◆ **WHAT TO PRODUCE**: Would you transcribe the line that holds "geodätischer Festpunkte und kann" and all the lines below it, through the final one, exactly and with nothing else?

-- RECORDS SUPPLIED follows --

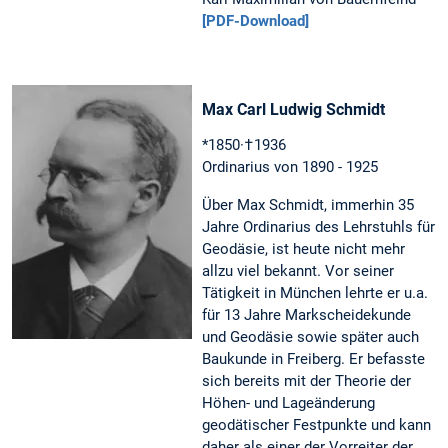
[PDF-Download]
Max Carl Ludwig Schmidt
*1850·†1936
Ordinarius von 1890 - 1925
Über Max Schmidt, immerhin 35
Jahre Ordinarius des Lehrstuhls für
Geodäsie, ist heute nicht mehr
allzu viel bekannt. Vor seiner
Tätigkeit in München lehrte er u.a.
für 13 Jahre Markscheidekunde
und Geodäsie sowie später auch
Baukunde in Freiberg. Er befasste
sich bereits mit der Theorie der
Höhen- und Lageänderung
geodätischer Festpunkte und kann
daher als einer der Vorreiter der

-- RECORDS SUPPLIED concluded --

◆ **FINISHED EXERCISE**:
geodätischer Festpunkte und kann
daher als einer der Vorreiter der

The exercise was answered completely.